En español | It’s difficult to imagine Sandra Cisneros as anything other than the activist, teacher, mentor, and literary icon we know today. As her first novel, the coming-of-age classic The House on Mango Street, celebrates its 25th anniversary, however, the 54-year-old Mexican American writer reflects on a time in her twenties when success was anything but certain.
She need not have worried. The novel, winner of a Before Columbus Foundation American Book Award in 1985, proved an authentic vehicle for exploring themes of culture and tradition and the lives and roles of Hispanic women growing up in the States. It is required reading in many U.S. schools and universities, and Cisneros’ first major contribution to a body of work that has garnered her two National Endowment of the Arts [NEA] fellowships, a prestigious MacArthur Foundation Fellowship, and the Texas Medal of Arts, among other honors.

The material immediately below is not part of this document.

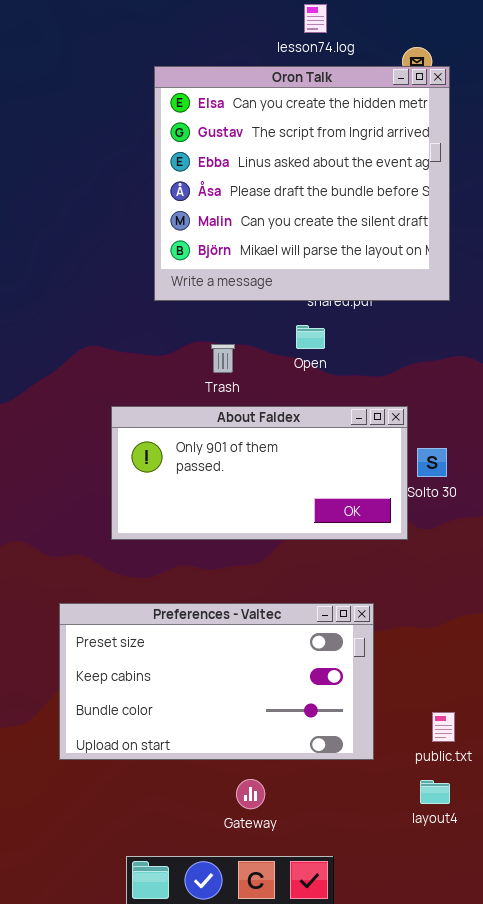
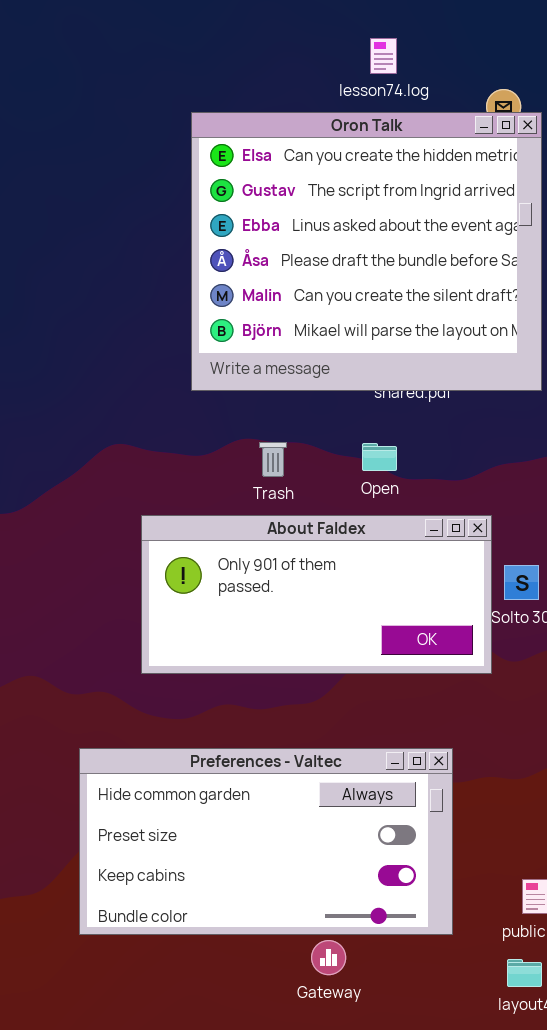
Open: [296,325,325,349] -> [362,443,397,471], moved
Preferences - Valtec: [59,603,374,760] -> [79,748,453,935], scrolled up 1 row
Gateway: [236,779,265,809] -> [311,940,346,975], moved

Many of the stories in House are based on the lives of her own students, the women to whom Cisneros dedicated the book. “I just wanted to acknowledge all the women who gave me their stories, because there were so many I wanted to dedicate this book to,” says Cisneros. “I felt the list was getting too long, so I scratched all the names and wrote: ‘A las Mujeres, To the Women.’”
In this exclusive interview, Cisneros discusses the pivotal role her novel played in the acceptance of Latino culture, her years as an academic migrant, and how her views have evolved in the 25 years since its publication.
Q. What do you think when you hear House described as a coming-of-age classic?
A. Well, I don’t know if it’s a coming-of-age classic because it’s kind of early to say. Uncle Tom’s Cabin was important in its time, and there are lots of writers that become valuable in their time and then later become a bit archaic. So I don’t know. These are claims for readers and critics to make—I don’t make these claims.
Q. How would you describe The House on Mango Street?
A. It’s like a collection of little stories. You could read one or you could read the whole thing. You don’t have to read the whole thing, but if you do it’s like a necklace of stories. I was very much influenced by experimental fiction, specifically Dreamtigers by Jorge Luis Borges.
I wrote it so that it would be approachable for all people, whether they were educated or not, and whether they were children or adults. My idea was to write it in a way that it would not make anyone feel intimidated, but welcome. I had in mind a book that would be understood and appreciated by all readers, whether a working-class person, a child, poet, literature student, writer, or bus driver. So I came from that angle of being inclusive. I kept a child in mind as I was writing it, but it wasn’t just for children. I kept fellow poets in mind, but it wasn’t just for poets.
Q. What kind of impact did the novel have when it was first published 25 years ago?
A. It got picked up early on by teachers and librarians who were advocates for it. Since then the audience has expanded to include many kinds of readers, not just women and Latinos. It’s been used in a lot of textbooks and classrooms and especially for One City, One Read projects because they like to pick books that don’t have any bad words and can be read by children and adults—House fits that.
Q. Did its publication play a role in the acceptance of Latino culture in the United States?
A. I think it did. Many people have said it was how they came to know about Latino life. Some people don’t have any contact with Latino life except maybe this book. The most intimate relationship they have with the Latino community is reading this book.